These records are to be written out exactly as they read, minus the pictures.

· · · · ·

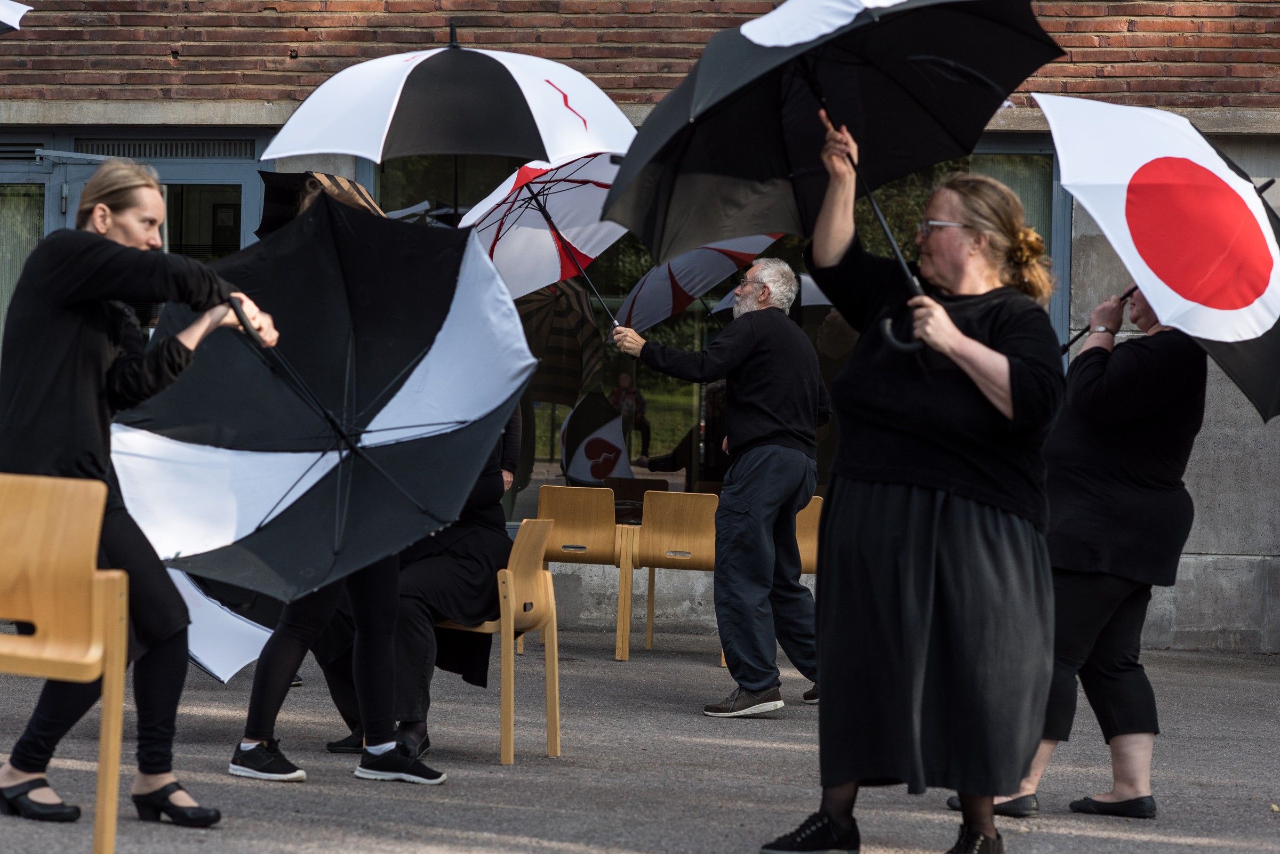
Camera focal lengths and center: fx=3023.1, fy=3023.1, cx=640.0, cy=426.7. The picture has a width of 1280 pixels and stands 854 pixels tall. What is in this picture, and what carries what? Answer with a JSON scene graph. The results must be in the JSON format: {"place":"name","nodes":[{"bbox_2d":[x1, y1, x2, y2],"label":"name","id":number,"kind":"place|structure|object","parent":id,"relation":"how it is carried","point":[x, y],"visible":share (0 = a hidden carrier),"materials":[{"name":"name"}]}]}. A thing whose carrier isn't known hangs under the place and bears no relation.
{"place":"outdoors","nodes":[
{"label":"outdoors","id":0,"kind":"place"},
{"bbox_2d":[0,0,33,32],"label":"umbrella","id":1,"kind":"object","parent":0,"point":[16,26],"visible":1,"materials":[{"name":"white fabric"}]},
{"bbox_2d":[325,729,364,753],"label":"shoe","id":2,"kind":"object","parent":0,"point":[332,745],"visible":0.35,"materials":[{"name":"black leather"}]},
{"bbox_2d":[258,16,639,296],"label":"umbrella","id":3,"kind":"object","parent":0,"point":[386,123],"visible":0.86,"materials":[{"name":"fabric"}]},
{"bbox_2d":[0,628,1279,853],"label":"pavement","id":4,"kind":"structure","parent":0,"point":[1143,842],"materials":[{"name":"grey asphalt"}]},
{"bbox_2d":[0,472,130,853],"label":"wooden chair","id":5,"kind":"object","parent":4,"relation":"on","point":[124,636],"visible":0.99,"materials":[{"name":"brown wood"}]},
{"bbox_2d":[0,162,283,831],"label":"woman","id":6,"kind":"object","parent":4,"relation":"on","point":[73,344],"visible":0.86},
{"bbox_2d":[109,195,537,601],"label":"umbrella","id":7,"kind":"object","parent":6,"relation":"in","point":[244,536],"visible":0.98,"materials":[{"name":"fabric"}]},
{"bbox_2d":[222,178,443,791],"label":"person","id":8,"kind":"object","parent":4,"relation":"on","point":[382,623],"visible":0.25},
{"bbox_2d":[168,563,273,684],"label":"umbrella","id":9,"kind":"object","parent":8,"relation":"in","point":[231,648],"visible":0.32,"materials":[{"name":"white fabric"}]},
{"bbox_2d":[256,170,386,239],"label":"umbrella","id":10,"kind":"object","parent":8,"relation":"in","point":[289,180],"visible":0.29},
{"bbox_2d":[428,518,563,765],"label":"wooden chair","id":11,"kind":"object","parent":4,"relation":"on","point":[512,623],"visible":0.64,"materials":[{"name":"brown wood"}]},
{"bbox_2d":[382,416,518,762],"label":"person","id":12,"kind":"object","parent":11,"relation":"on","point":[459,571],"visible":0.34},
{"bbox_2d":[532,484,628,658],"label":"wooden chair","id":13,"kind":"object","parent":4,"relation":"on","point":[592,544],"visible":0.8,"materials":[{"name":"brown wood"}]},
{"bbox_2d":[605,477,665,504],"label":"chair","id":14,"kind":"object","parent":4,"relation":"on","point":[645,489],"visible":0.36,"materials":[{"name":"brown wood"}]},
{"bbox_2d":[620,489,718,663],"label":"wooden chair","id":15,"kind":"object","parent":4,"relation":"on","point":[677,536],"visible":0.81,"materials":[{"name":"brown wood"}]},
{"bbox_2d":[603,259,828,717],"label":"man","id":16,"kind":"object","parent":4,"relation":"on","point":[760,469],"visible":0.99},
{"bbox_2d":[457,152,637,327],"label":"umbrella","id":17,"kind":"object","parent":16,"relation":"in","point":[557,200],"visible":0.68,"materials":[{"name":"fabric"}]},
{"bbox_2d":[793,494,824,577],"label":"wooden chair","id":18,"kind":"object","parent":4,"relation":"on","point":[815,529],"visible":0.24,"materials":[{"name":"brown wood"}]},
{"bbox_2d":[762,129,1066,853],"label":"woman","id":19,"kind":"object","parent":4,"relation":"on","point":[933,536],"visible":0.98},
{"bbox_2d":[601,0,1059,357],"label":"black umbrella","id":20,"kind":"object","parent":19,"relation":"in","point":[985,31],"visible":0.93,"materials":[{"name":"fabric"}]},
{"bbox_2d":[960,280,1210,822],"label":"woman","id":21,"kind":"object","parent":4,"relation":"on","point":[1153,432],"visible":0.67},
{"bbox_2d":[1034,95,1279,420],"label":"umbrella","id":22,"kind":"object","parent":21,"relation":"in","point":[1133,160],"visible":0.95,"materials":[{"name":"fabric"}]},
{"bbox_2d":[1,0,1279,653],"label":"brick building","id":23,"kind":"structure","parent":0,"point":[1191,481],"materials":[{"name":"brick"}]},
{"bbox_2d":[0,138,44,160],"label":"vent","id":24,"kind":"object","parent":23,"relation":"in","point":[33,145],"visible":0.89,"materials":[{"name":"metal"}]},
{"bbox_2d":[0,164,47,340],"label":"window","id":25,"kind":"structure","parent":23,"relation":"in","point":[41,220],"materials":[{"name":"glass"}]},
{"bbox_2d":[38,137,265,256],"label":"door","id":26,"kind":"structure","parent":23,"relation":"in","point":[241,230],"materials":[{"name":"glass"}]},
{"bbox_2d":[72,136,258,158],"label":"vent","id":27,"kind":"object","parent":23,"relation":"in","point":[124,148],"visible":0.81,"materials":[{"name":"grey metal"}]},
{"bbox_2d":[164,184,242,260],"label":"window","id":28,"kind":"structure","parent":23,"relation":"in","point":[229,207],"materials":[{"name":"glass"}]},
{"bbox_2d":[357,139,1062,525],"label":"window","id":29,"kind":"structure","parent":23,"relation":"in","point":[540,422],"materials":[{"name":"glass"}]},
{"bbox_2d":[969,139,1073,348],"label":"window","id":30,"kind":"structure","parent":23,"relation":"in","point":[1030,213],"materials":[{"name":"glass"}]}
]}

· · · · ·

▸ **SOLUTION**
Camera focal lengths and center: fx=3023.1, fy=3023.1, cx=640.0, cy=426.7. The picture has a width of 1280 pixels and stands 854 pixels tall. What is in this picture, and what carries what? Answer with a JSON scene graph. The results must be in the JSON format: {"place":"name","nodes":[{"bbox_2d":[x1, y1, x2, y2],"label":"name","id":number,"kind":"place|structure|object","parent":id,"relation":"how it is carried","point":[x, y],"visible":share (0 = a hidden carrier),"materials":[{"name":"name"}]}]}. A thing whose carrier isn't known hangs under the place and bears no relation.
{"place":"outdoors","nodes":[
{"label":"outdoors","id":0,"kind":"place"},
{"bbox_2d":[0,0,33,32],"label":"umbrella","id":1,"kind":"object","parent":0,"point":[16,26],"visible":1,"materials":[{"name":"white fabric"}]},
{"bbox_2d":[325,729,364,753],"label":"shoe","id":2,"kind":"object","parent":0,"point":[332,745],"visible":0.35,"materials":[{"name":"black leather"}]},
{"bbox_2d":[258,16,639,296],"label":"umbrella","id":3,"kind":"object","parent":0,"point":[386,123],"visible":0.86,"materials":[{"name":"fabric"}]},
{"bbox_2d":[0,628,1279,853],"label":"pavement","id":4,"kind":"structure","parent":0,"point":[1143,842],"materials":[{"name":"grey asphalt"}]},
{"bbox_2d":[0,472,130,853],"label":"wooden chair","id":5,"kind":"object","parent":4,"relation":"on","point":[124,636],"visible":0.99,"materials":[{"name":"brown wood"}]},
{"bbox_2d":[0,162,283,831],"label":"woman","id":6,"kind":"object","parent":4,"relation":"on","point":[73,344],"visible":0.86},
{"bbox_2d":[109,195,537,601],"label":"umbrella","id":7,"kind":"object","parent":6,"relation":"in","point":[244,536],"visible":0.98,"materials":[{"name":"fabric"}]},
{"bbox_2d":[222,178,443,791],"label":"person","id":8,"kind":"object","parent":4,"relation":"on","point":[382,623],"visible":0.25},
{"bbox_2d":[168,563,273,684],"label":"umbrella","id":9,"kind":"object","parent":8,"relation":"in","point":[231,648],"visible":0.32,"materials":[{"name":"white fabric"}]},
{"bbox_2d":[256,170,386,239],"label":"umbrella","id":10,"kind":"object","parent":8,"relation":"in","point":[289,180],"visible":0.29},
{"bbox_2d":[428,518,563,765],"label":"wooden chair","id":11,"kind":"object","parent":4,"relation":"on","point":[512,623],"visible":0.64,"materials":[{"name":"brown wood"}]},
{"bbox_2d":[382,416,518,762],"label":"person","id":12,"kind":"object","parent":11,"relation":"on","point":[459,571],"visible":0.34},
{"bbox_2d":[532,484,628,658],"label":"wooden chair","id":13,"kind":"object","parent":4,"relation":"on","point":[592,544],"visible":0.8,"materials":[{"name":"brown wood"}]},
{"bbox_2d":[605,477,665,504],"label":"chair","id":14,"kind":"object","parent":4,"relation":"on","point":[645,489],"visible":0.36,"materials":[{"name":"brown wood"}]},
{"bbox_2d":[620,489,718,663],"label":"wooden chair","id":15,"kind":"object","parent":4,"relation":"on","point":[677,536],"visible":0.81,"materials":[{"name":"brown wood"}]},
{"bbox_2d":[603,259,828,717],"label":"man","id":16,"kind":"object","parent":4,"relation":"on","point":[760,469],"visible":0.99},
{"bbox_2d":[457,152,637,327],"label":"umbrella","id":17,"kind":"object","parent":16,"relation":"in","point":[557,200],"visible":0.68,"materials":[{"name":"fabric"}]},
{"bbox_2d":[793,494,824,577],"label":"wooden chair","id":18,"kind":"object","parent":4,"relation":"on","point":[815,529],"visible":0.24,"materials":[{"name":"brown wood"}]},
{"bbox_2d":[762,129,1066,853],"label":"woman","id":19,"kind":"object","parent":4,"relation":"on","point":[933,536],"visible":0.98},
{"bbox_2d":[601,0,1059,357],"label":"black umbrella","id":20,"kind":"object","parent":19,"relation":"in","point":[985,31],"visible":0.93,"materials":[{"name":"fabric"}]},
{"bbox_2d":[960,280,1210,822],"label":"woman","id":21,"kind":"object","parent":4,"relation":"on","point":[1153,432],"visible":0.67},
{"bbox_2d":[1034,95,1279,420],"label":"umbrella","id":22,"kind":"object","parent":21,"relation":"in","point":[1133,160],"visible":0.95,"materials":[{"name":"fabric"}]},
{"bbox_2d":[1,0,1279,653],"label":"brick building","id":23,"kind":"structure","parent":0,"point":[1191,481],"materials":[{"name":"brick"}]},
{"bbox_2d":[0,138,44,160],"label":"vent","id":24,"kind":"object","parent":23,"relation":"in","point":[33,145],"visible":0.89,"materials":[{"name":"metal"}]},
{"bbox_2d":[0,164,47,340],"label":"window","id":25,"kind":"structure","parent":23,"relation":"in","point":[41,220],"materials":[{"name":"glass"}]},
{"bbox_2d":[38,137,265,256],"label":"door","id":26,"kind":"structure","parent":23,"relation":"in","point":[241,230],"materials":[{"name":"glass"}]},
{"bbox_2d":[72,136,258,158],"label":"vent","id":27,"kind":"object","parent":23,"relation":"in","point":[124,148],"visible":0.81,"materials":[{"name":"grey metal"}]},
{"bbox_2d":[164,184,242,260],"label":"window","id":28,"kind":"structure","parent":23,"relation":"in","point":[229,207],"materials":[{"name":"glass"}]},
{"bbox_2d":[357,139,1062,525],"label":"window","id":29,"kind":"structure","parent":23,"relation":"in","point":[540,422],"materials":[{"name":"glass"}]},
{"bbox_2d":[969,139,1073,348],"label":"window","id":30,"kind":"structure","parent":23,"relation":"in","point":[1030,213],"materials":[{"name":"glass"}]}
]}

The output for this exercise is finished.